James Bond, kneeling in the bush, watched all this, every nuance of it, with the most careful attention. Each one of Scaramanga's actions, every fleeting expression on his face, had been an index of the man's awareness of his aliveness. The whole episode of the snake was as revealing as a temperature chart or a lie detector. In Bond's judgment, Scaramanga, for all his blood-letting and internal injuries, was still very much alive. He was still a most formidable and dangerous man.
Scaramanga, his task satisfactorily completed, minutely shifted his position, and, once again, made his penetrating examination of the surrounding bush.
As Scaramanga's gaze swept by him without a flicker, Bond blessed the darkness of his suit--a black patch of shadow among so many others. In the sharp blacks and whites from the midday sun, Bond was well camouflaged.
Satisfied, Scaramanga picked up the limp body of the snake, laid it across his stomach, and carefully slit it down its underside as far as the anal vent. Then he scoured it and carefully etched the skin away from the red-veined flesh with the precise flicks and cuts of a surgeon. Every scrap of unwanted reptile he threw towards crab holes, and, with each throw, a flicker of annoyance crossed the granite face that no one would come and pick up the crumbs from the rich man's table. When the meal was ready, he once again scanned the bush, and then, very carefully, coughed and spat into his hand. He examined the results and flung his hand sideways. On the black ground, the sputum made a bright pink scrawl. The cough didn't seem to hurt him or cause him much effort. Bond guessed that his bullet had hit Scaramanga in the right chest and had missed a lung by a fraction. There was haemorrhage and Scaramanga was a hospital case, but the blood-soaked shirt was not telling the whole truth.
Satisfied with his inspection of his surroundings, Scaramanga bit into the body of the snake and was at once, like a dog with its meal, absorbed by his hunger and thirst for the blood and juices of the snake.
Bond had the impression that if he now came forward from his hiding place Scaramanga, like a dog, would bare his teeth in a furious snarl. He got quietly up from his knees, took out his gun, and, his eyes watching Scaramanga's hands, strolled out into the centre of the little clearing.

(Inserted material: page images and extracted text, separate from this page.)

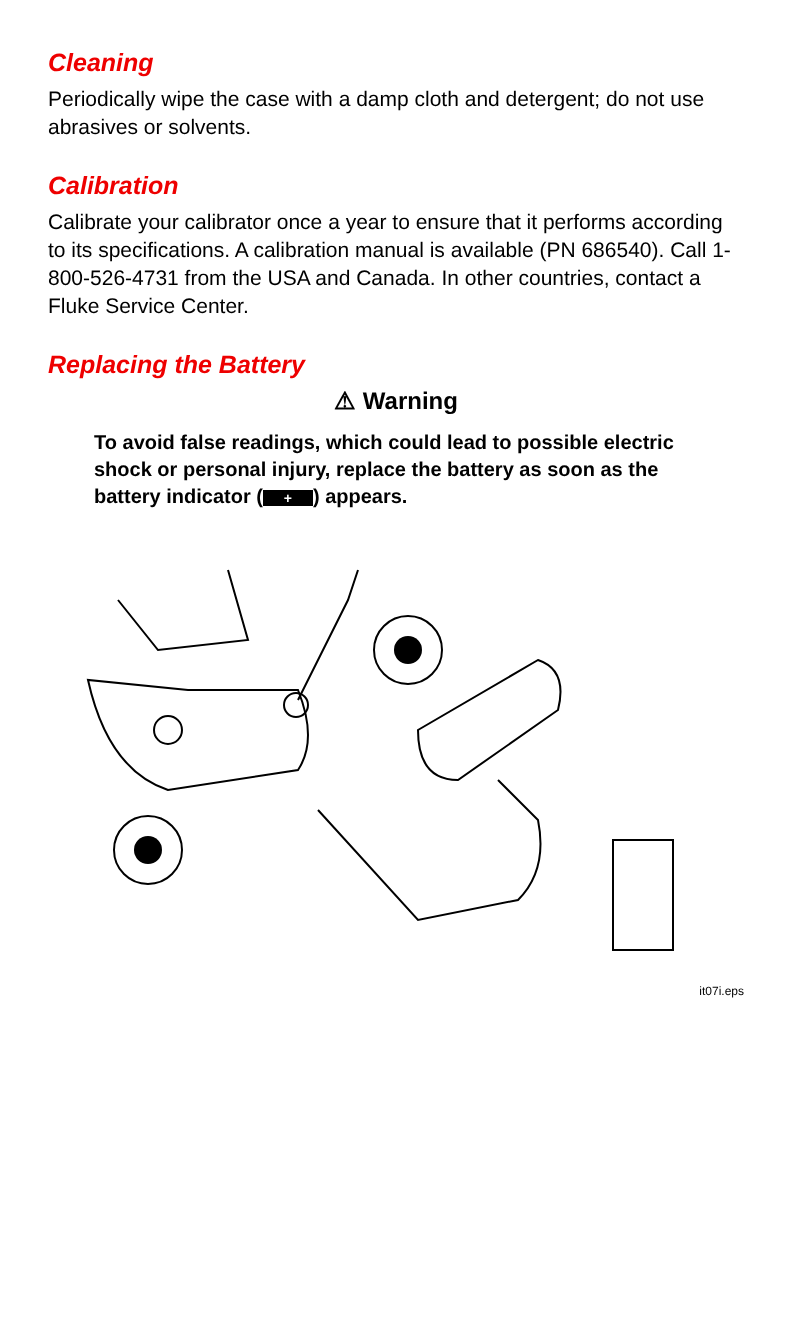Cleaning
Periodically wipe the case with a damp cloth and detergent; do not use abrasives or solvents.
Calibration
Calibrate your calibrator once a year to ensure that it performs according to its specifications. A calibration manual is available (PN 686540). Call 1-800-526-4731 from the USA and Canada. In other countries, contact a Fluke Service Center.
Replacing the Battery
⚠ Warning
To avoid false readings, which could lead to possible electric shock or personal injury, replace the battery as soon as the battery indicator (+) appears.
it07i.eps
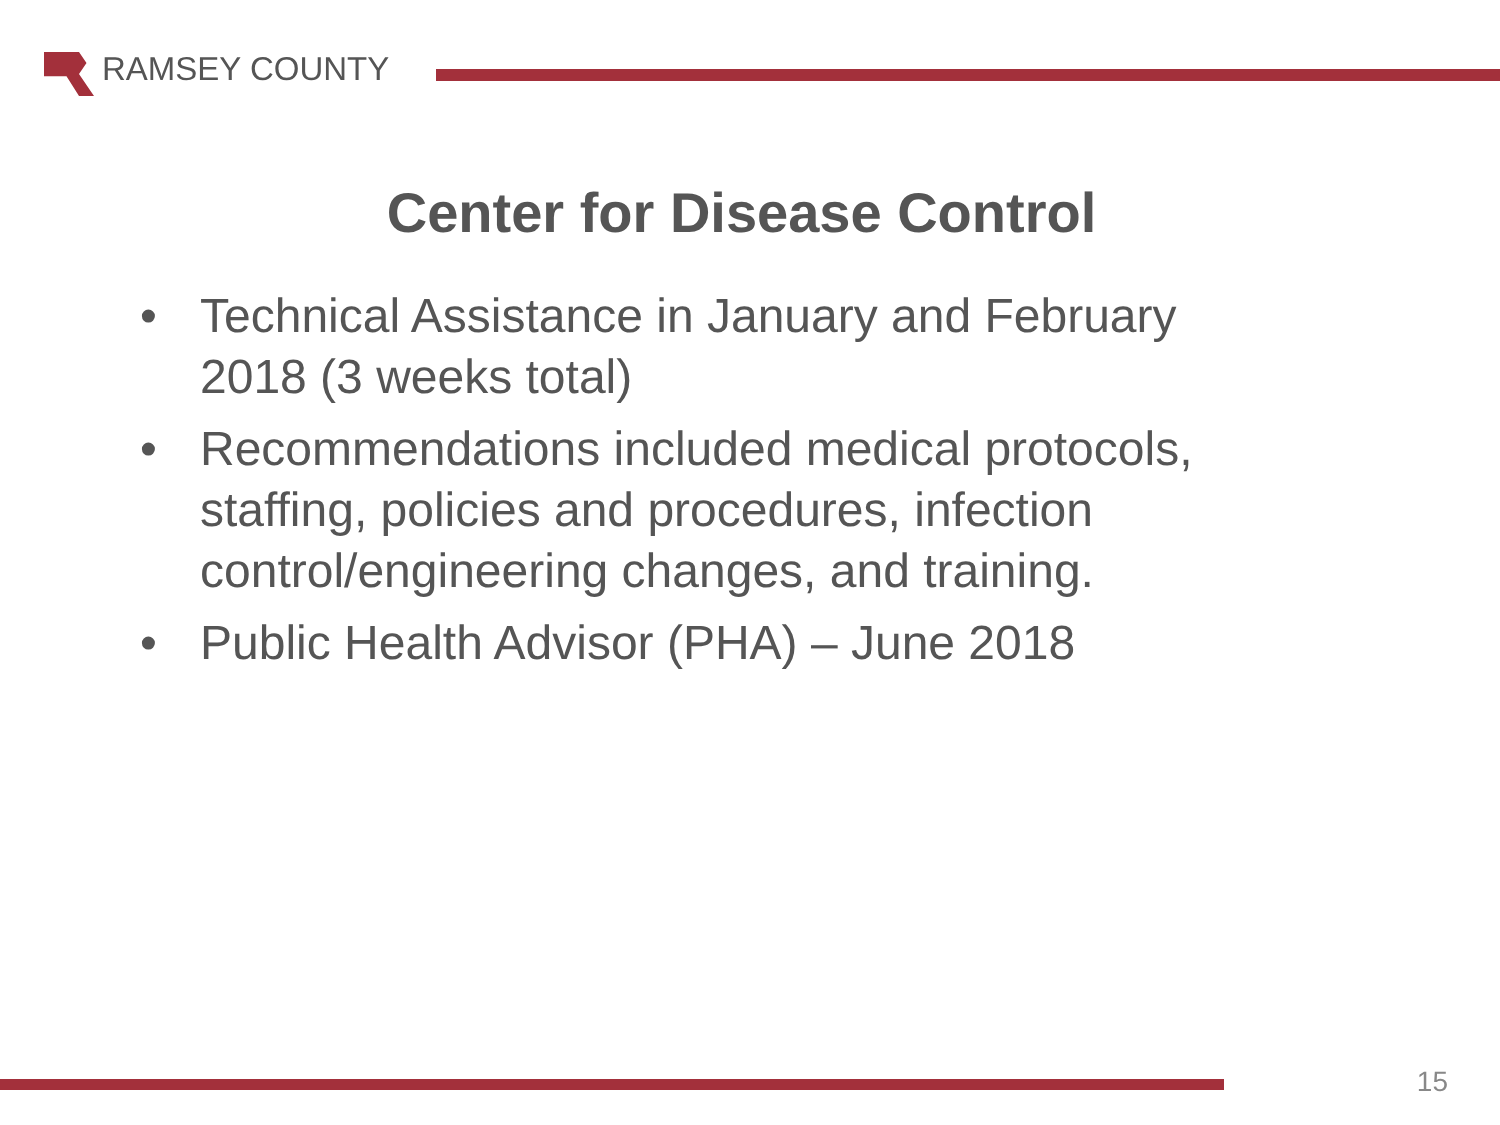RAMSEY COUNTY
Center for Disease Control
• Technical Assistance in January and February 2018 (3 weeks total)
• Recommendations included medical protocols, staffing, policies and procedures, infection control/engineering changes, and training.
• Public Health Advisor (PHA) – June 2018
15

Bond was mistaken. Scaramanga did not snarl. He barely looked up from the cut-off length of snake in his two hands and, his mouth full of meat, said, “You've been a long while coming. Care to share my meal?”
“No thanks. I prefer my snake grilled with hot butter sauce. Just keep on eating. I like to see both hands occupied.”
Scaramanga sneered. He gestured at his blood-stained shirt. “Frightened of a dying man? You limeys come pretty soft.”
“The dying man handled that snake quite efficiently. Got any more weapons on you?” Scaramanga moved to undo his coat. “Steady! No quick movements. Just show your belt, armpits, pat the thighs inside and out. I'd do it myself only I don't want what the snake got. And while you're about it, just toss the knife into the trees. Toss. No throwing, if you don't mind. My trigger finger's been getting a bit edgy today. Seems to want to go about its business on its own. Wouldn't like it to take over. Yet, that is.”